Bill Papesh President Of Composite Proud Of Fund’s Performance

Bill Papesh is sold on mutual funds.

The president of the Composite Group of Funds has been in the industry since the 1960s, when he joined Murphey Favre Inc. after a few years with Washington Trust Bank.

Murphey Favre, by launching its Bond & Stock Fund in 1939, had helped pioneer mutual funds. Papesh said the fund was among the first 50 created in the U.S.

A decade later, the Growth & Income Fund was among the first 100.

Papesh noted the industry did not eclipse $100 billion in total assets until 1980, when only 6 percent of U.S. households were fund investors.

By 1990, assets had multiplied to $1 trillion, and 30 percent of all households were invested. The industry tips the scales today at a whopping $3.7 trillion.

“It’s a very popular mechanism for investment,” said Papesh, who has served on the boards of the Investment Company Institute, the industry’s regulatory body.

Composite, which has eight funds plus a variable annuity product, has about $1.5 billion under management for 90,000 investors, he said.

The funds are separate corporations with their own boards. They contract with Composite for portfolio management, which is handled in Seattle.

Composite also acts as the administrator and transfer agent. Those functions are based in Spokane.

Murphey Favre markets the Composite funds. They are also sold by Washington Mutual, which bought Composite and Murphey Favre in 1982.

The group was the first to be owned by a bank, and Papesh said it was a bold move for Washington Mutual. The thrift, with $2.5 billion in assets, had not yet set off on the acquisition binge that has made it an industry giant.

He said Composite has been able to piggyback on that expansion, although shareholders remain concentrated in the Northwest.

Papesh himself is a Inland Northwest product. He was born and raised in Kellogg, and graduated from the University of Montana in 1965.

His grandfather, W.W. Papesh, had been president of the First State Bank of Kellogg. The 1899 immigrant to the Silver Valley first had run a meat wagon, then bought a meat market in Wardner, Idaho.

“He was particularly thrifty,” Papesh said.

The elder Papesh eventually owned real estate, an insurance business and Chevrolet dealership in addition to his position with the bank.

But Papesh never knew his father, who died in a Jeep accident just two months before he was born in 1943.

Composite’s offices in the Washington Mutual Building are studded with lithography stones etched with the fancy scrollwork and stamps that characterized the stock certificates and letterheads of his grandfather’s era.

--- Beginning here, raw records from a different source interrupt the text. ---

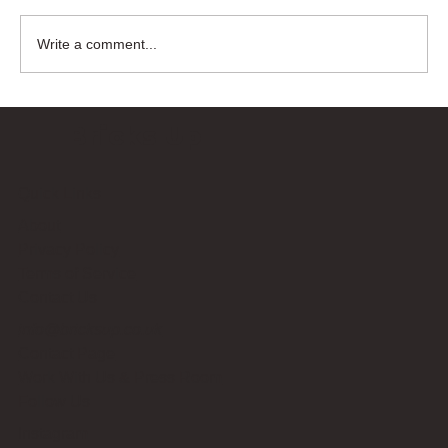
Write a comment...
Bricks Up
Quick Links
About
Privacy Policy
Terms of Service
Contact Us
info@bricksup.co.uk
Contact Page
Work With Us & Press Room
Follow Us
Instagram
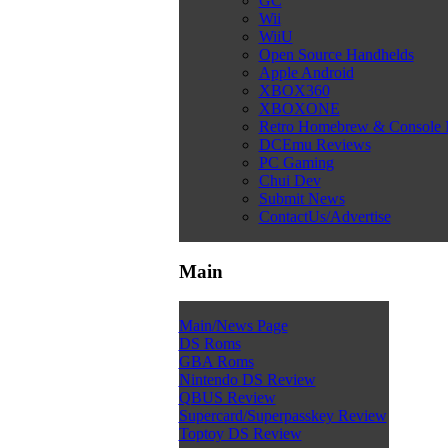
GC
Wii
WiiU
Open Source Handhelds
Apple Android
XBOX360
XBOXONE
Retro Homebrew & Console
DCEmu Reviews
PC Gaming
Chui Dev
Submit News
ContactUs/Advertise
Main
Main/News Page
DS Roms
GBA Roms
Nintendo DS Review
QBUS Review
Supercard/Superpasskey Review
Toptoy DS Review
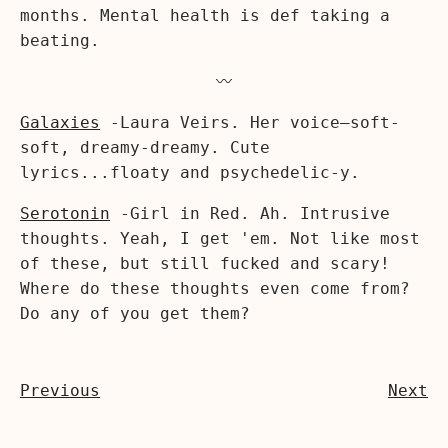
months. Mental health is def taking a
beating.
〰️
Galaxies
-Laura Veirs. Her voice—soft-
soft, dreamy-dreamy. Cute
lyrics...floaty and psychedelic-y.
Serotonin
-Girl in Red. Ah. Intrusive
thoughts. Yeah, I get 'em. Not like most
of these, but still fucked and scary!
Where do these thoughts even come from?
Do any of you get them?
Previous
Next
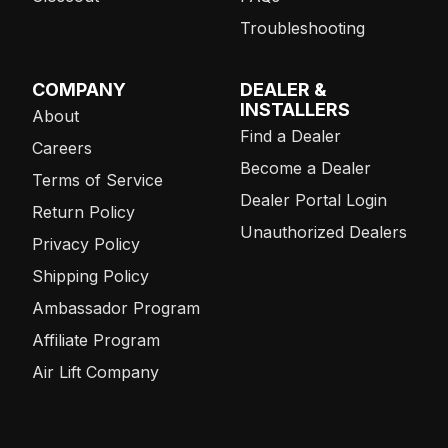
Troubleshooting
COMPANY
DEALER &
INSTALLERS
About
Find a Dealer
Careers
Become a Dealer
Terms of Service
Dealer Portal Login
Return Policy
Unauthorized Dealers
Privacy Policy
Shipping Policy
Ambassador Program
Affiliate Program
Air Lift Company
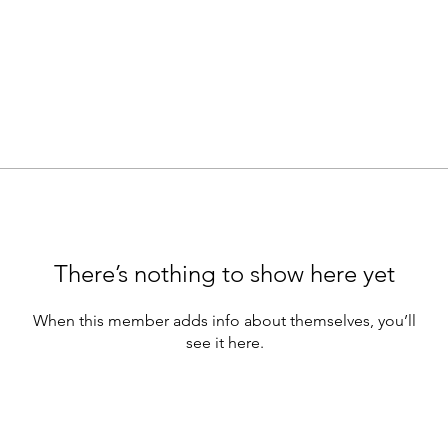
There’s nothing to show here yet
When this member adds info about themselves, you’ll
see it here.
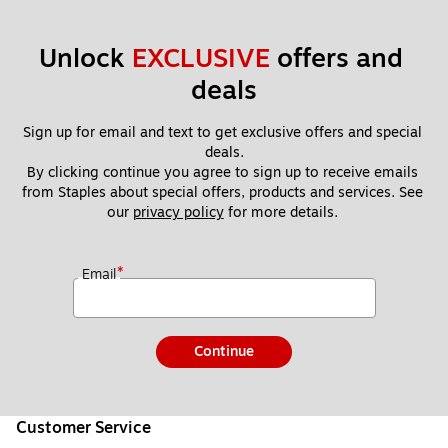
Unlock 
EXCLUSIVE
 offers and 
deals
Sign up for email and text to get exclusive offers and special 
deals.
By clicking continue you agree to sign up to receive emails 
from Staples about special offers, products and services. See 
our 
privacy policy
 for more details. 
*
Email
Continue
Customer Service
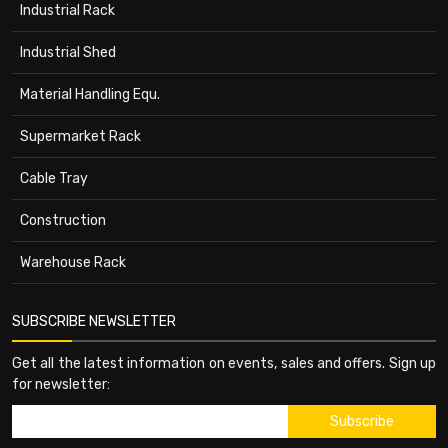
Industrial Rack
Industrial Shed
Material Handling Equ.
Supermarket Rack
Cable Tray
Construction
Warehouse Rack
SUBSCRIBE NEWSLETTER
Get all the latest information on events, sales and offers. Sign up
for newsletter:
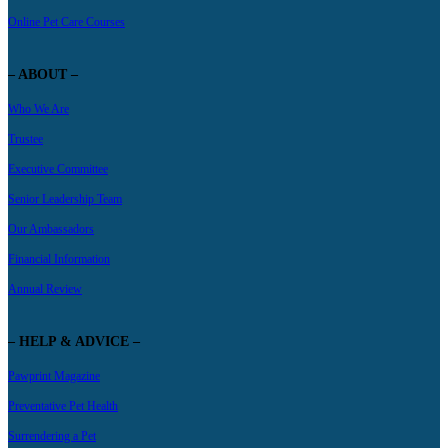
Online Pet Care Courses
– ABOUT –
Who We Are
Trustee
Executive Committee
Senior Leadership Team
Our Ambassadors
Financial Information
Annual Review
– HELP & ADVICE –
Pawprint Magazine
Preventative Pet Health
Surrendering a Pet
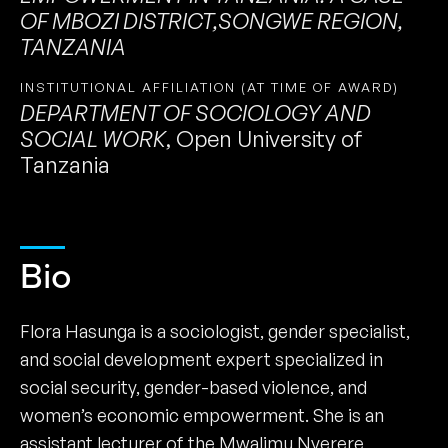
OF MBOZI DISTRICT,SONGWE REGION,
TANZANIA
INSTITUTIONAL AFFILIATION (AT TIME OF AWARD)
DEPARTMENT OF SOCIOLOGY AND
SOCIAL WORK
,
Open University of
Tanzania
Bio
Flora Hasunga is a sociologist, gender specialist,
and social development expert specialized in
social security, gender-based violence, and
women’s economic empowerment. She is an
assistant lecturer of the Mwalimu Nyerere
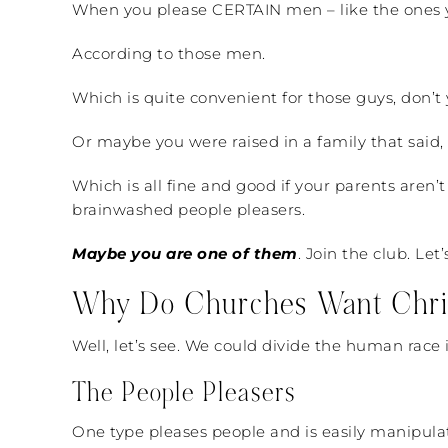
When you please CERTAIN men – like the ones yo
According to those men.
Which is quite convenient for those guys, don’t
Or maybe you were raised in a family that said, 
Which is all fine and good if your parents aren
brainwashed people pleasers.
Maybe you are one of them
. Join the club. Le
Why Do Churches Want Christ
Well, let’s see. We could divide the human race 
The People Pleasers
One type pleases people and is easily manipulata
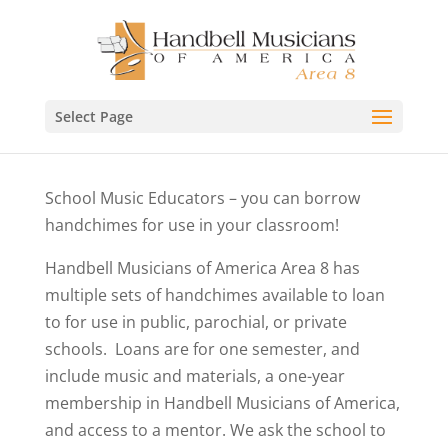
Select Page
School Music Educators – you can borrow
handchimes for use in your classroom!
Handbell Musicians of America Area 8 has
multiple sets of handchimes available to loan
to for use in public, parochial, or private
schools. Loans are for one semester, and
include music and materials, a one-year
membership in Handbell Musicians of America,
and access to a mentor. We ask the school to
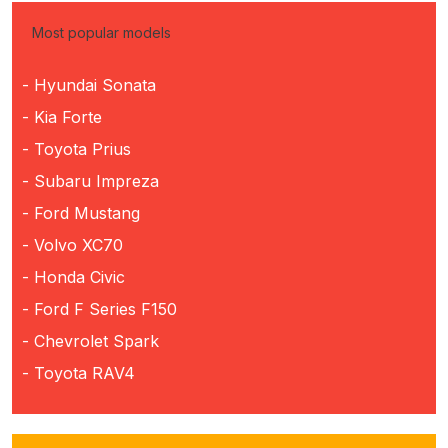
Most popular models
- Hyundai Sonata
- Kia Forte
- Toyota Prius
- Subaru Impreza
- Ford Mustang
- Volvo XC70
- Honda Civic
- Ford F Series F150
- Chevrolet Spark
- Toyota RAV4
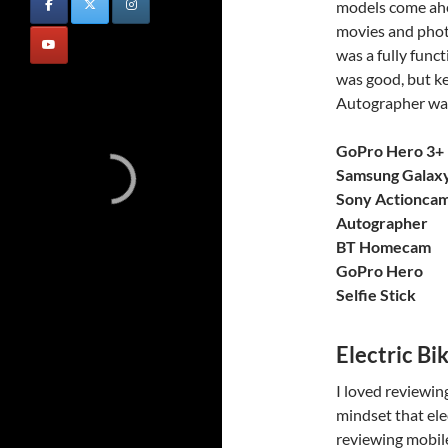
models come ahea
movies and phot
was a fully func
was good, but ke
Autographer was
GoPro Hero 3+ 
Samsung Galax
Sony Actionca
Autographer
BT Homecam
GoPro Hero
Selfie Stick
Electric Bi
I loved reviewing
mindset that ele
reviewing mobile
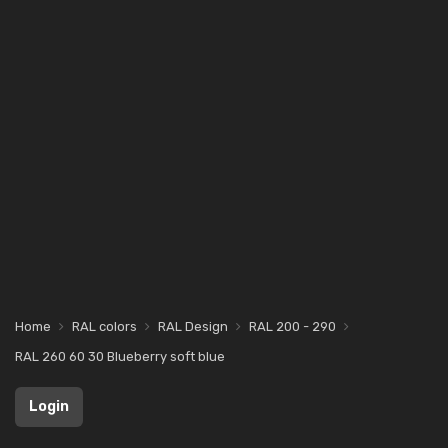
Home
RAL colors
RAL Design
RAL 200 - 290
RAL 260 60 30 Blueberry soft blue
Login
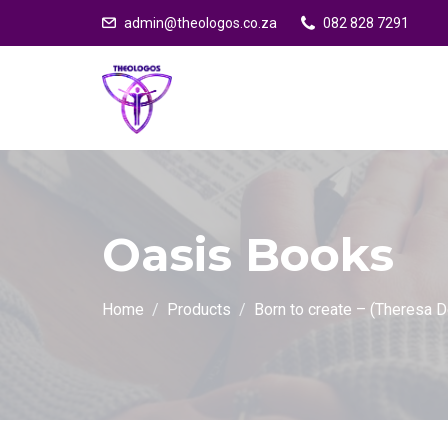
admin@theologos.co.za
082 828 7291
Oasis Books
Home
Products
Born to create – (Theresa 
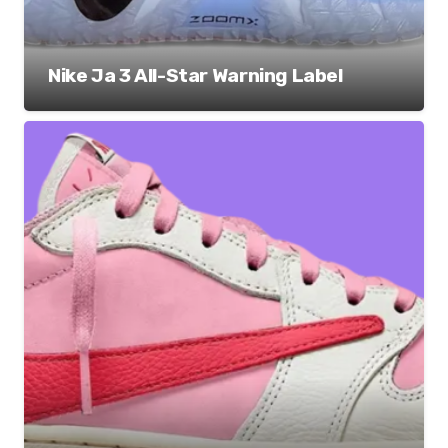
Nike Ja 3 All-Star Warning Label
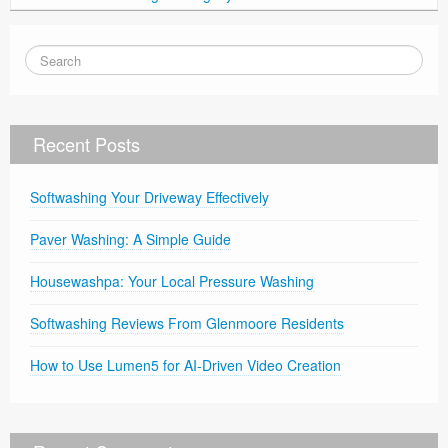
Recent Posts
Softwashing Your Driveway Effectively
Paver Washing: A Simple Guide
Housewashpa: Your Local Pressure Washing
Softwashing Reviews From Glenmoore Residents
How to Use Lumen5 for AI-Driven Video Creation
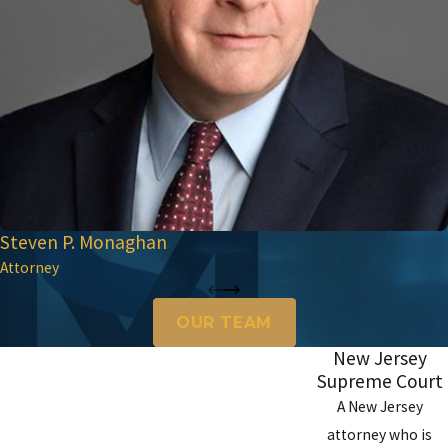
Steven P. Monaghan
Attorney
OUR TEAM
New Jersey
Supreme Court
A New Jersey
attorney who is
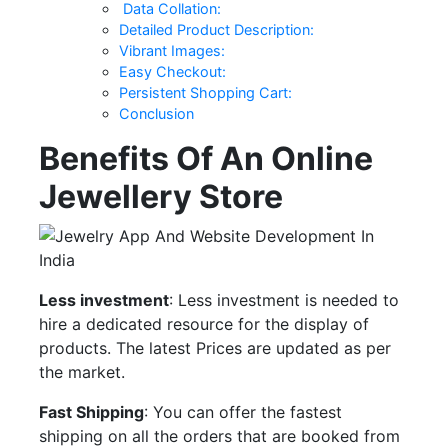
Data Collation:
Detailed Product Description:
Vibrant Images:
Easy Checkout:
Persistent Shopping Cart:
Conclusion
Benefits Of An Online
Jewellery Store
Less investment
: Less investment is needed to
hire a dedicated resource for the display of
products. The latest Prices are updated as per
the market.
Fast Shipping
: You can offer the fastest
shipping on all the orders that are booked from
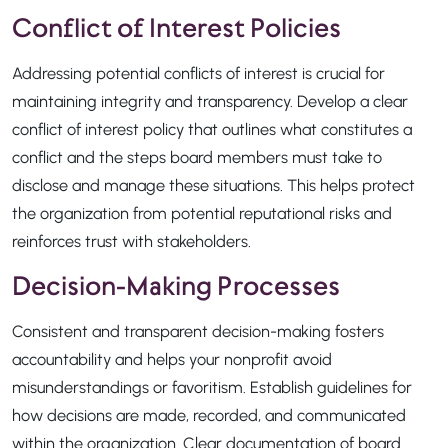
Conflict of Interest Policies
Addressing potential conflicts of interest is crucial for
maintaining integrity and transparency. Develop a clear
conflict of interest policy that outlines what constitutes a
conflict and the steps board members must take to
disclose and manage these situations. This helps protect
the organization from potential reputational risks and
reinforces trust with stakeholders.
Decision-Making Processes
Consistent and transparent decision-making fosters
accountability and helps your nonprofit avoid
misunderstandings or favoritism. Establish guidelines for
how decisions are made, recorded, and communicated
within the organization. Clear documentation of board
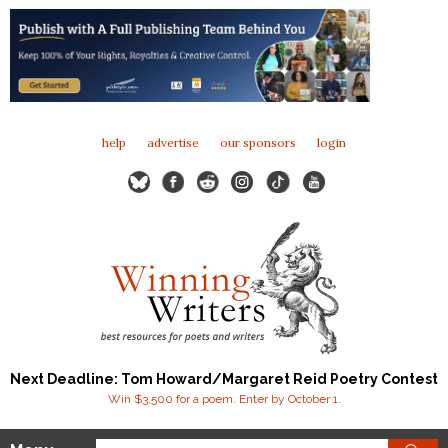
help
advertise
our sponsors
login
Next Deadline: Tom Howard/Margaret Reid Poetry Contest
Win $3,500 for a poem. Enter by October 1.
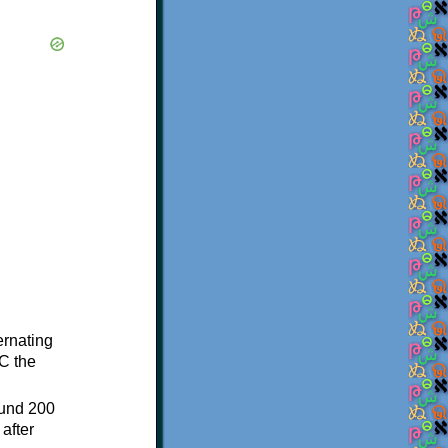
ternating
C the
ound 200
after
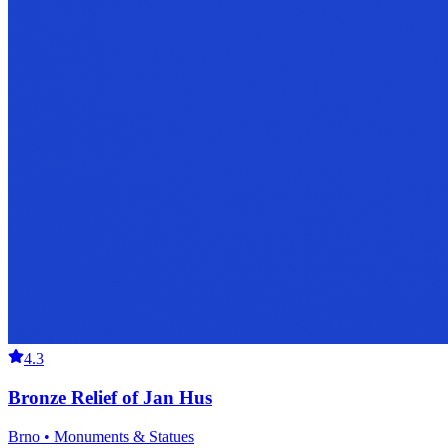
4.3
Bronze Relief of Jan Hus
Brno • Monuments & Statues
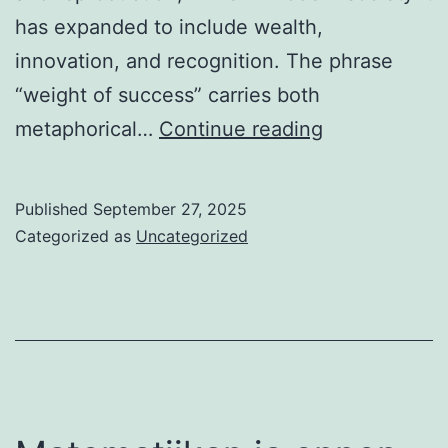
has expanded to include wealth,
innovation, and recognition. The phrase
“weight of success” carries both
The
metaphorical…
Continue reading
Weight
of
Published
September 27, 2025
Success:
Categorized as
Uncategorized
From
Lobsters
to
Modern
Games
2025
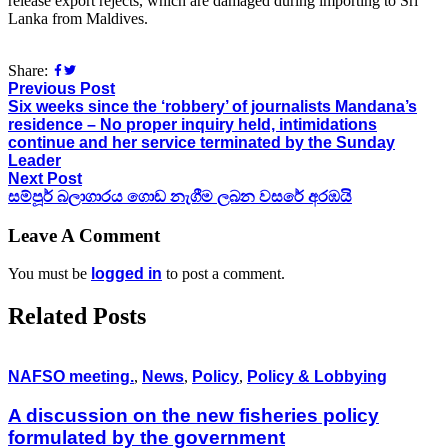
release export rejects, which are damaged during importing to Sri
Lanka from Maldives.
Share:
Previous Post
Six weeks since the ‘robbery’ of journalists Mandana’s
residence – No proper inquiry held, intimidations
continue and her service terminated by the Sunday
Leader
Next Post
සම්පූර් බලාගාරය ගොඩ නැගීම ලබන වසරේ අරඹයි
Leave A Comment
You must be
logged in
to post a comment.
Related Posts
NAFSO meeting.
,
News
,
Policy
,
Policy & Lobbying
A discussion on the new fisheries policy
formulated by the government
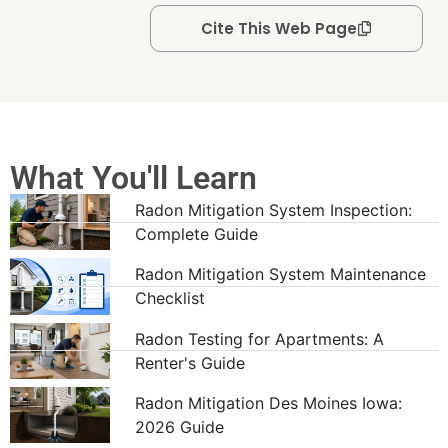
Cite This Web Page
What You'll Learn
Radon Mitigation System Inspection:
Complete Guide
Radon Mitigation System Maintenance
Checklist
Radon Testing for Apartments: A
Renter's Guide
Radon Mitigation Des Moines Iowa:
2026 Guide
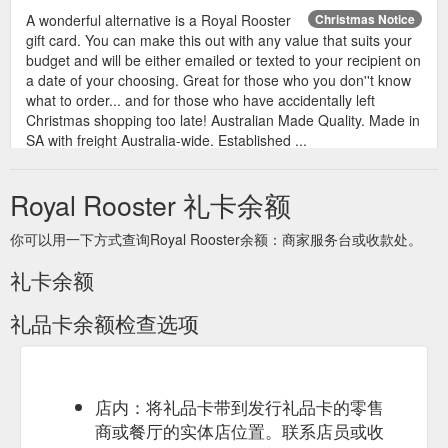
A wonderful alternative is a Royal Rooster
Christmas Notice
gift card. You can make this out with any value that suits your
budget and will be either emailed or texted to your recipient on
a date of your choosing. Great for those who you don''t know
what to order... and for those who have accidentally left
Christmas shopping too late! Australian Made Quality. Made in
SA with freight Australia-wide. Established ...
https://www.royalrooster.com.au/christmas-notice
Royal Rooster 礼卡余额
Unsure of what to get family or friends for
Gift Card
Christmas? A gift card is great way to give your loved ones the
你可以用一下方式查询Royal Rooster余额：商家服务台或收款处。
freedom to choose their own present from Royal Rooster! All
Royal Rooster products are made in Australia and can be
礼卡余额
freighted Australia wide Many payment options available.
https://www.royalrooster.com.au/review/product/list/id/251/
礼品卡余额检查选项
Gift
Gift Cards Voucher for Christmas, Birthday | Royal Rooster
Card. Gift Card Christmas. From $20.00. To $10,000.00. More
Info. View as Grid List. 1 Item. Sort By Position Product Name
Price Set Descending Direction. Show.
店内：将礼品卡带到发行礼品卡的零售
https://www.royalrooster.com.au/gift-cards.html
商或餐厅的实体店位置。联系店员或收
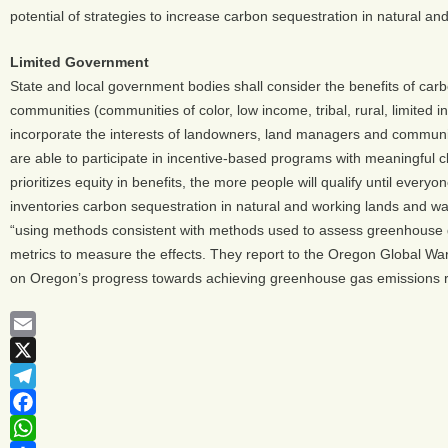
potential of strategies to increase carbon sequestration in natural a
Limited Government
State and local government bodies shall consider the benefits of carb
communities (communities of color, low income, tribal, rural, limited
incorporate the interests of landowners, land managers and communi
are able to participate in incentive-based programs with meaningful c
prioritizes equity in benefits, the more people will qualify until ever
inventories carbon sequestration in natural and working lands and w
“using methods consistent with methods used to assess greenhouse ga
metrics to measure the effects. They report to the Oregon Global Warm
on Oregon’s progress towards achieving greenhouse gas emissions r
Email
X
Telegram
Facebook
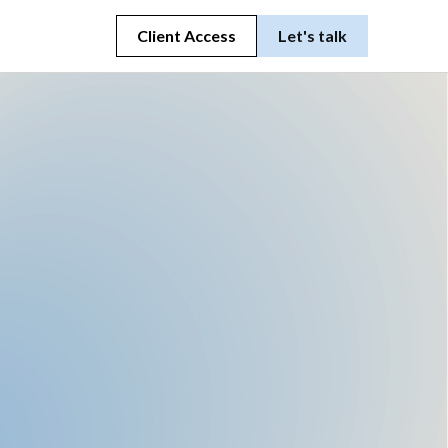
Client Access
Let's talk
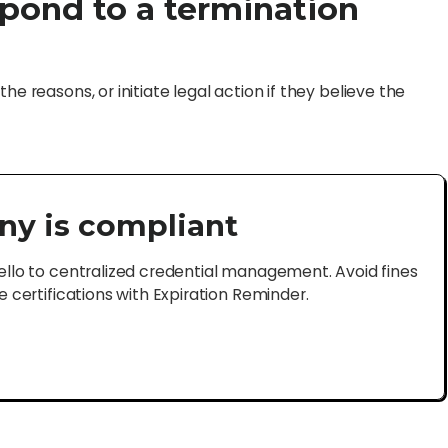
pond to a termination
he reasons, or initiate legal action if they believe the
ny is compliant
lo to centralized credential management. Avoid fines
certifications with Expiration Reminder.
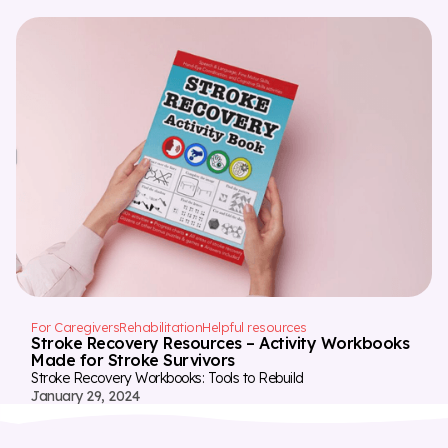
For Caregivers
Rehabilitation
Helpful resources
Stroke Recovery Resources – Activity Workbooks
Made for Stroke Survivors
Stroke Recovery Workbooks: Tools to Rebuild
January 29, 2024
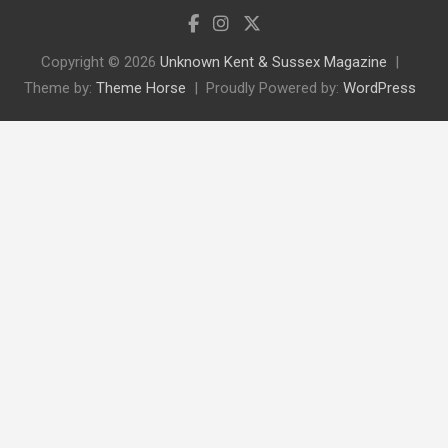
Copyright © 2026
Unknown Kent & Sussex Magazine
Theme by:
Theme Horse
Proudly Powered by:
WordPress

Some were collected by Papesh, who has a large collection of Western Americana, especially books.

Papesh also is a woodworker and fisherman in his spare time. He and wife Cheryl have raised a son and a daughter.

He is proud of the Composite-Murphy Favre heritage and comfortable with its conservative approach to investing.

“We’re not reaching for the maximum reward,” he said.

Which is not to say that Composite investors are just scraping by.

The Bond & Stock Fund returned 13.6 percent in 1996, the Growth & Income Fund 22.3 percent. Papesh said the only disappointments were the Tax Exempt Bond Fund, and Northwest Fund.

The Northwest Fund, he said, had been keyed to personal income. When retail activity slumped in 1994 and 1995, the fund’s results suffered.

Since that linkage was broken by a vote of shareholders, the fund has done very well, he said.

But Papesh said selection of an individual fund is less important than how assets are allocated among funds with different objectives, and how funds allocate funds internally.

“The important thing for consumers is to find a fund that parallels their objectives,” he said.

Papesh said many investors overestimate their insight into financial markets.

A bull market of almost unprecedented duration has blurred the risks involved in investing, he said, noting that corrections have stripped 20 percent off the Dow Jones industrial average every six years, on average.

Papesh, who has served on the National Association of Securities Dealers board and the Washington State Securities Advisory Committee, said investor resolve in the face of a bear market has not been tested lately.